▸ The task: Word for word, restate all of the data shown below.

··· Given data

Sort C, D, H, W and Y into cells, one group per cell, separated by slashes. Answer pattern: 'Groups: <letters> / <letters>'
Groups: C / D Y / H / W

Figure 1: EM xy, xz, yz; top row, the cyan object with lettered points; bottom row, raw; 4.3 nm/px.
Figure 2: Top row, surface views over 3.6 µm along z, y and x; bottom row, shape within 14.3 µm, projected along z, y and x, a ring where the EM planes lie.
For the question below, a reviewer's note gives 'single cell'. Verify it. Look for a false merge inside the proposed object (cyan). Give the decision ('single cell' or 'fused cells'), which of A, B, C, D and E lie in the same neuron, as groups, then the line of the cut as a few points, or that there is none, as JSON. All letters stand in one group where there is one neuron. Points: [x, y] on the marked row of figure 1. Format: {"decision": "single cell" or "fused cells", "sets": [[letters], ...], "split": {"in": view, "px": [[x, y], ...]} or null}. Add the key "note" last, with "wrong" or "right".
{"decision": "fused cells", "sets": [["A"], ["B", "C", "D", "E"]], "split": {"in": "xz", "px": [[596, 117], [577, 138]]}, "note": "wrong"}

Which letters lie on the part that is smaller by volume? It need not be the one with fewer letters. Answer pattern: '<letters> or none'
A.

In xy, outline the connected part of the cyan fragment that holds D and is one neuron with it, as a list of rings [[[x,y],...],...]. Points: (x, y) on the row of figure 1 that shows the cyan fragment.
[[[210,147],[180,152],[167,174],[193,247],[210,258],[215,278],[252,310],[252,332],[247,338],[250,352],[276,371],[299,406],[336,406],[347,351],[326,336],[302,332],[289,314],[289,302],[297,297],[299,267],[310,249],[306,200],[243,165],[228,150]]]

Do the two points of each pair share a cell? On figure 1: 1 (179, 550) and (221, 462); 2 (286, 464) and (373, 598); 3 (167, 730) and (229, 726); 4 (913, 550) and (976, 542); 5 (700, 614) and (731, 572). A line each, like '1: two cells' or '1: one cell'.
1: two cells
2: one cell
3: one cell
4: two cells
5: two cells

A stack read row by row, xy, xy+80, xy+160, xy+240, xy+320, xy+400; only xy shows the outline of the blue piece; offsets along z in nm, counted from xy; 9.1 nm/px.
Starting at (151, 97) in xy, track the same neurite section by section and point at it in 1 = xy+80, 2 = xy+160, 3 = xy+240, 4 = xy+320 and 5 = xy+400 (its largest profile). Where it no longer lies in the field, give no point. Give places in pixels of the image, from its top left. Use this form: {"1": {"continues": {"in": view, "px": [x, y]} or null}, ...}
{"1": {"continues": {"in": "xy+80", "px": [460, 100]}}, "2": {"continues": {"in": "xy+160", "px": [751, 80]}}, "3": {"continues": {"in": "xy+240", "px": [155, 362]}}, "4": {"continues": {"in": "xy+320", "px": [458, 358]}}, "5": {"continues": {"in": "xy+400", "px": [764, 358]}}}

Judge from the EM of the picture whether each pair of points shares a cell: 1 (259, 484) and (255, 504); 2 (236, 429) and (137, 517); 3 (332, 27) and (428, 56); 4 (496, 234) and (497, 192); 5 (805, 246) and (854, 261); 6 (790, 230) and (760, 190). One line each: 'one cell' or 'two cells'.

······

▸ Result for this task:
Sort C, D, H, W and Y into cells, one group per cell, separated by slashes. Answer pattern: 'Groups: <letters> / <letters>'
Groups: C / D Y / H / W

Figure 1: EM xy, xz, yz; top row, the cyan object with lettered points; bottom row, raw; 4.3 nm/px.
Figure 2: Top row, surface views over 3.6 µm along z, y and x; bottom row, shape within 14.3 µm, projected along z, y and x, a ring where the EM planes lie.
For the question below, a reviewer's note gives 'single cell'. Verify it. Look for a false merge inside the proposed object (cyan). Give the decision ('single cell' or 'fused cells'), which of A, B, C, D and E lie in the same neuron, as groups, then the line of the cut as a few points, or that there is none, as JSON. All letters stand in one group where there is one neuron. Points: [x, y] on the marked row of figure 1. Format: {"decision": "single cell" or "fused cells", "sets": [[letters], ...], "split": {"in": view, "px": [[x, y], ...]} or null}. Add the key "note" last, with "wrong" or "right".
{"decision": "fused cells", "sets": [["A"], ["B", "C", "D", "E"]], "split": {"in": "xz", "px": [[596, 117], [577, 138]]}, "note": "wrong"}

Which letters lie on the part that is smaller by volume? It need not be the one with fewer letters. Answer pattern: '<letters> or none'
A.

In xy, outline the connected part of the cyan fragment that holds D and is one neuron with it, as a list of rings [[[x,y],...],...]. Points: (x, y) on the row of figure 1 that shows the cyan fragment.
[[[210,147],[180,152],[167,174],[193,247],[210,258],[215,278],[252,310],[252,332],[247,338],[250,352],[276,371],[299,406],[336,406],[347,351],[326,336],[302,332],[289,314],[289,302],[297,297],[299,267],[310,249],[306,200],[243,165],[228,150]]]

Do the two points of each pair share a cell? On figure 1: 1 (179, 550) and (221, 462); 2 (286, 464) and (373, 598); 3 (167, 730) and (229, 726); 4 (913, 550) and (976, 542); 5 (700, 614) and (731, 572). A line each, like '1: two cells' or '1: one cell'.
1: two cells
2: one cell
3: one cell
4: two cells
5: two cells

A stack read row by row, xy, xy+80, xy+160, xy+240, xy+320, xy+400; only xy shows the outline of the blue piece; offsets along z in nm, counted from xy; 9.1 nm/px.
Starting at (151, 97) in xy, track the same neurite section by section and point at it in 1 = xy+80, 2 = xy+160, 3 = xy+240, 4 = xy+320 and 5 = xy+400 (its largest profile). Where it no longer lies in the field, give no point. Give places in pixels of the image, from its top left. Use this form: {"1": {"continues": {"in": view, "px": [x, y]} or null}, ...}
{"1": {"continues": {"in": "xy+80", "px": [460, 100]}}, "2": {"continues": {"in": "xy+160", "px": [751, 80]}}, "3": {"continues": {"in": "xy+240", "px": [155, 362]}}, "4": {"continues": {"in": "xy+320", "px": [458, 358]}}, "5": {"continues": {"in": "xy+400", "px": [764, 358]}}}

Judge from the EM of the picture whether each pair of points shares a cell: 1 (259, 484) and (255, 504); 2 (236, 429) and (137, 517); 3 (332, 27) and (428, 56); 4 (496, 234) and (497, 192); 5 (805, 246) and (854, 261); 6 (790, 230) and (760, 190). One line each: 'one cell' or 'two cells'.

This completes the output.